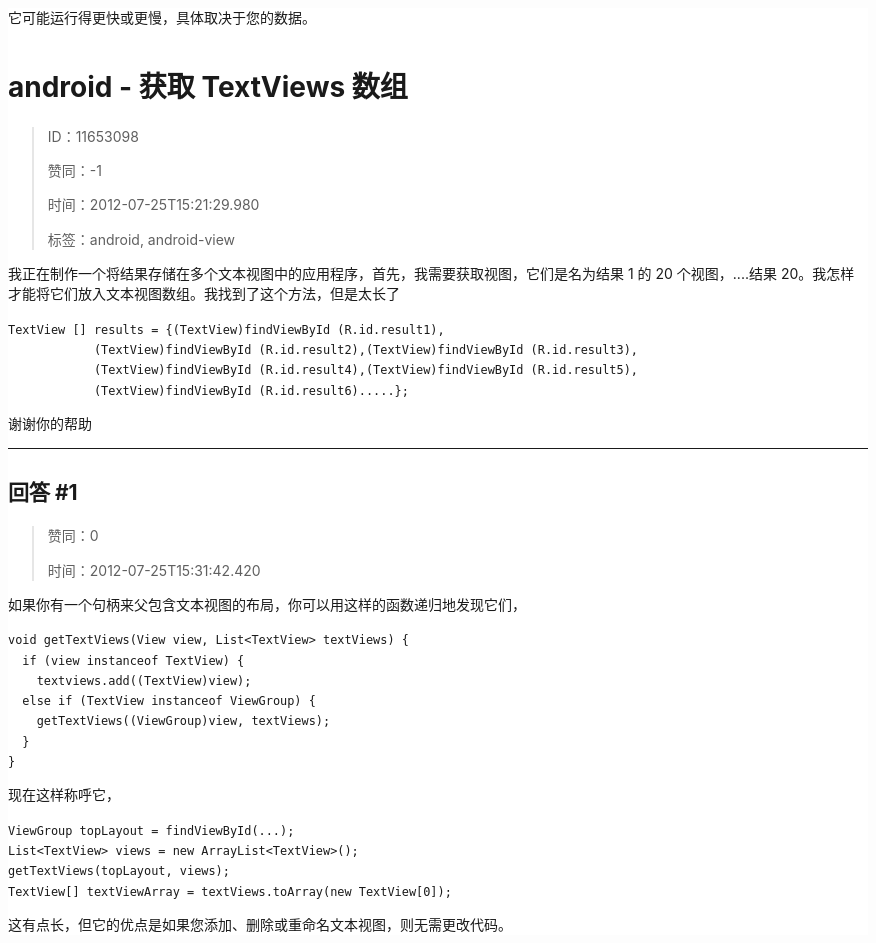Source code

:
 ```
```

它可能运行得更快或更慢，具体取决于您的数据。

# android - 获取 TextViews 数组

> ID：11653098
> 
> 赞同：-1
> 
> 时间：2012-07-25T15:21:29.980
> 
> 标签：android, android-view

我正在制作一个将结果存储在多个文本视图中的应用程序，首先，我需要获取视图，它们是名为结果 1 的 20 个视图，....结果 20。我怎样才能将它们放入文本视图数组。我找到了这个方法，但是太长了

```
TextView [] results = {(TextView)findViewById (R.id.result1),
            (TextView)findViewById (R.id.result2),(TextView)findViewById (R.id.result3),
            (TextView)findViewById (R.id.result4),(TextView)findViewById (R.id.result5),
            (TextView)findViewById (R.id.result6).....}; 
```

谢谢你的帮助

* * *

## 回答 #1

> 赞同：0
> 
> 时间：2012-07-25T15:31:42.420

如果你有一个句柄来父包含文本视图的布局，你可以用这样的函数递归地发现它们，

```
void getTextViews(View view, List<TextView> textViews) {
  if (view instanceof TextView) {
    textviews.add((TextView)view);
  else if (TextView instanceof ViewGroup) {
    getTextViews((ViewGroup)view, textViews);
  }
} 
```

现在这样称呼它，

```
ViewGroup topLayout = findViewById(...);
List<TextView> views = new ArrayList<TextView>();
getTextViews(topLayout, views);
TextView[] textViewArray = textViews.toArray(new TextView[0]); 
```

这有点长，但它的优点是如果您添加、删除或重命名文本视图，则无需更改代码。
....................
> [Task details] For the word "android", find all matching lines in the entries above and copy them out.

> [Task result]
# android - 获取 TextViews 数组
> 标签：android, android-view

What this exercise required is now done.